Tullis is from just outside Portland, Oregon, so it's not hard to believe his parents are fairly supportive, and "don't have a problem with the [marijuana] space." However, they are concerned that Tullis will drop out of school to further pursue the business. As I understand it, his parents don't mind him selling weed, they just want him to get his degree first.
We discussed the positioning of Canary, as there are many weed apps out there, and there will surely be hundreds more as legalization gains momentum. (Side note: weedtrepreneurship does not yet pull any Google results.)
"When it comes down to it," Vakharia told me, "We're trying to create one of the first mainstream brands with Canary, in the sense of marijuana. A lot of marijuana branding now is like, Bob Marley, pot leaves, joints everywhere, and there are not a lot of companies that position themselves as a mainstream brand."
Everyone calls it the Uber for marijuana, but Tullis has larger ambitions for their brand. As Tullis put it, "We also want to poise it at the Nike of marijuana or the REI of marijuana, those are lifestyle brands that people identify with."
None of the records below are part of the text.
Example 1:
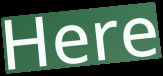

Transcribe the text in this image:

Here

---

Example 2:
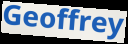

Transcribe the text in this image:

Geoffrey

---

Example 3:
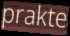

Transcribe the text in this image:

prakte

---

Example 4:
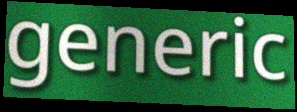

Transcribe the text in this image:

generic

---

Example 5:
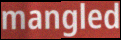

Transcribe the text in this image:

mangledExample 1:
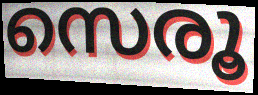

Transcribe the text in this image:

സെരൂ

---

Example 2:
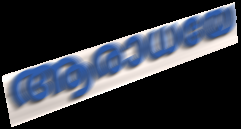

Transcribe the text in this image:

ആരാധയേ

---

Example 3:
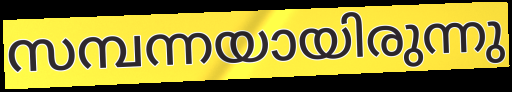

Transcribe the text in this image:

സമ്പന്നയായിരുന്നു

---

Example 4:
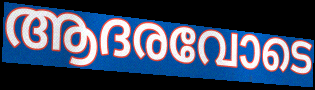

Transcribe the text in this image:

ആദരവോടെ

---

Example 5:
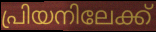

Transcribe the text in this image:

പ്രിയനിലേക്ക്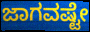
ಜಾಗವಷ್ಟೇ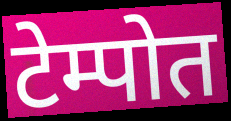
टेम्पोतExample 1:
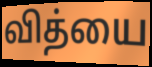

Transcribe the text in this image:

வித்யை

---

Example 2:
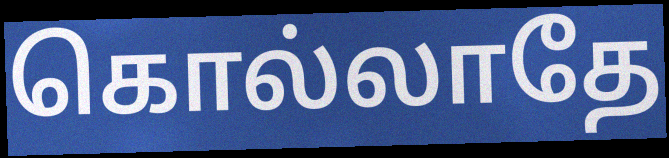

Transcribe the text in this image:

கொல்லாதே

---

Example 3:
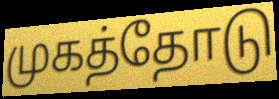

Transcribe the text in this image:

முகத்தோடு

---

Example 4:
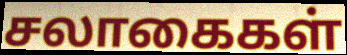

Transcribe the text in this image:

சலாகைகள்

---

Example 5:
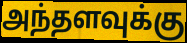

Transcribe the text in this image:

அந்தளவுக்கு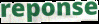
reponse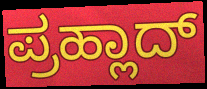
ಪ್ರಹ್ಲಾದ್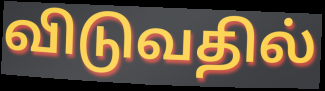
விடுவதில்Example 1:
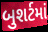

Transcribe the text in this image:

બુશર્ટમાં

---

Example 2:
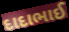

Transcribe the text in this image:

દાદાભાઈ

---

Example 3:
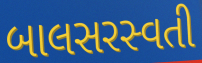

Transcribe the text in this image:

બાલસરસ્વતી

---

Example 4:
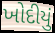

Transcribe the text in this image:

ખોદીયું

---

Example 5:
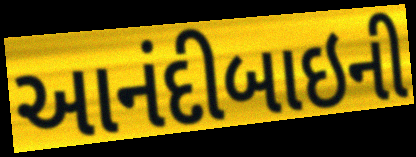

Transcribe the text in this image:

આનંદીબાઇનીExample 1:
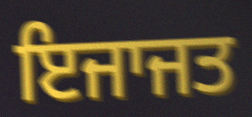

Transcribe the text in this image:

ਇਜਾਜਤ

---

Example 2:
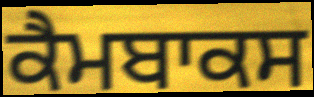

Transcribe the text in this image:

ਕੈਮਬਾਕਸ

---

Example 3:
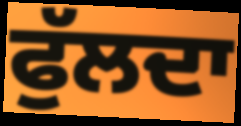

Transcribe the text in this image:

ਫੁੱਲਦਾ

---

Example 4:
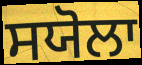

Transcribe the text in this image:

ਸਯੋਲਾ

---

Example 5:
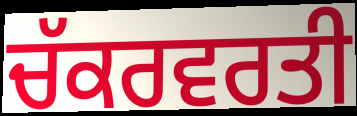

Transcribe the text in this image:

ਚੱਕਰਵਰਤੀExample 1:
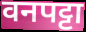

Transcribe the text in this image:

वनपट्टा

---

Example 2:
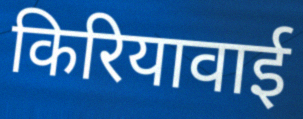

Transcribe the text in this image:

किरियावाई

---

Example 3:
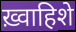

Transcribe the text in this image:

It's a lofty comparison for an app that's not live yet, but Vakharia hypothesizes that "in 4-5 years, when 30-40 states have legalized marijuana in some way, this [Bob Marley/pot leaf] branding won't work with business executives, soccer moms, grandparents, and people who don't even know who Bob Marley is."
There's already been a bit of interest in the company, and Tullis said the two buds (that's weed pun 4, and I'm burned out) have had a couple parties approach them to "basically acquire the business," adding that "they've made some good offers but so far we've rejected everything. We want to ride it out and see how far it goes."